Par ailleurs, le rapport recommande de libérer les énergies, notamment celle représentée par la Street Food (restauration de rue). En fait, pour faire jouer la concurrence, le rapport conseille de lever toutes les exigences n’ayant pas pour objectif de protéger le consommateur. La réglementation devrait exclusivement se focaliser sur l’hygiène et la sécurité.
Des professionnels frustrés par la lourdeur bureaucratique
En outre, selon l’un des rédacteurs du rapport, les professionnels du tourisme, que ce soit dans l’hébergement, la restauration, les activités de loisirs, le transport, les agences de voyages et autres, «ont fait part de leur désarroi face à la lenteur des procédures d’agrément».
Cette frustration touche particulièrement les opérateurs dans le domaine de l’hébergement alternatif. Actuellement, avec une bureaucratie lourde, le résultat est que près de 90% de ce qu’on appelle «les maisons d’hôtes» travaillent en dehors des textes en vigueur.
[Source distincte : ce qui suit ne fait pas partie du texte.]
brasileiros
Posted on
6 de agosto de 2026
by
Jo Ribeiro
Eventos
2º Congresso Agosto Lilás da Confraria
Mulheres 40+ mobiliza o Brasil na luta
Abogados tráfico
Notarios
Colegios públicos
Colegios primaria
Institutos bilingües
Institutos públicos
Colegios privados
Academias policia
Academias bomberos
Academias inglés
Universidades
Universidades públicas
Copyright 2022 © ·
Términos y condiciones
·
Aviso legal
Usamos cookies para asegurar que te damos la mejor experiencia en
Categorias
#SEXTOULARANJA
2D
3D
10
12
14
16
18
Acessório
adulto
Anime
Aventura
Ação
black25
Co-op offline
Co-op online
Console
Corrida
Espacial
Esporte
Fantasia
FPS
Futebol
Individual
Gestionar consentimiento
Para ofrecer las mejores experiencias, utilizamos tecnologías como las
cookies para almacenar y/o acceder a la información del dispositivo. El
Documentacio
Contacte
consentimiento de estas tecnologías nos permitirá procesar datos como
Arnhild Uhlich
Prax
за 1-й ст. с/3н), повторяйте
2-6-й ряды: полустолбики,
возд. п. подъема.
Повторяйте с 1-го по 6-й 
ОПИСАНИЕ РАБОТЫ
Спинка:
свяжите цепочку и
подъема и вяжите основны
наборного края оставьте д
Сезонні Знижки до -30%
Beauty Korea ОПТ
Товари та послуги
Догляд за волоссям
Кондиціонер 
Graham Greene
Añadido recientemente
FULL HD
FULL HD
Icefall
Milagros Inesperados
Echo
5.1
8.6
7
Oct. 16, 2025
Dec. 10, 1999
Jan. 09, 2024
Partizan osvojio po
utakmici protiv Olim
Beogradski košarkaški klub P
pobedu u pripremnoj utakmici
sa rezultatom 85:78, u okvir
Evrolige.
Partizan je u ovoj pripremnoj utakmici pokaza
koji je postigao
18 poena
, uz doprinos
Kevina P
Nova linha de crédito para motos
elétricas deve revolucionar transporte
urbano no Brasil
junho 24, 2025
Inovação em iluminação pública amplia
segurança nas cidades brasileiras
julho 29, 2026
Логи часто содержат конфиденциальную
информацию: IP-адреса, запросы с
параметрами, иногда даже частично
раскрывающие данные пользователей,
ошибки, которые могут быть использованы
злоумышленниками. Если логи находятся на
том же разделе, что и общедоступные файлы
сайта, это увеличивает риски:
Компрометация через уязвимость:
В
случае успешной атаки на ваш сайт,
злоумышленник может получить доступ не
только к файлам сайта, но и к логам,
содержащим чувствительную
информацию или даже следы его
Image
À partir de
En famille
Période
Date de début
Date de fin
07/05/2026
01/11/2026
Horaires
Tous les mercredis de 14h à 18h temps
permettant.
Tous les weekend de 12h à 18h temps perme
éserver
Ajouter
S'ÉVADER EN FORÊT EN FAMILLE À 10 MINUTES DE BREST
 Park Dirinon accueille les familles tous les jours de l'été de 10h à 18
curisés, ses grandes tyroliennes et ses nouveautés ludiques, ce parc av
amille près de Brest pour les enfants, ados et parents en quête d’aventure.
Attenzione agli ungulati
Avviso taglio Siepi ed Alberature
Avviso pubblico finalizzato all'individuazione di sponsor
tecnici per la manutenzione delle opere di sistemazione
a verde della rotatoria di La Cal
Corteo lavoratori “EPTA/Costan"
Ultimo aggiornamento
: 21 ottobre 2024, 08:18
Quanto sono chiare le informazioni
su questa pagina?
«Nous sommes impatients de travailler avec nos collègues non seulement pour ramener ce secteur extrêmement important à ses performances d’avant la pandémie, mais aussi pour veiller à ce qu’il contribue encore plus qu’avant à notre économie et à notre société, à mesure que les obstacles réglementaires à son plein épanouissement seront levés et que de nouvelles opportunités seront créées», à en croire Mohamed Moez Belhassine, le ministre du Tourisme, le gouvernement prend très au sérieux ces recommandations.
Mais encore une fois, ces barrières à l’entrée dressées contre une concurrence bénéfique pour le consommateur et pour l’économie obéissent à des logiques monopolistiques, qui font que certains souhaitent garder leurs privilèges, au détriment des nouveaux arrivants. Le défi sera de discuter, de convaincre, mais aussi de prendre des décisions le moment venu.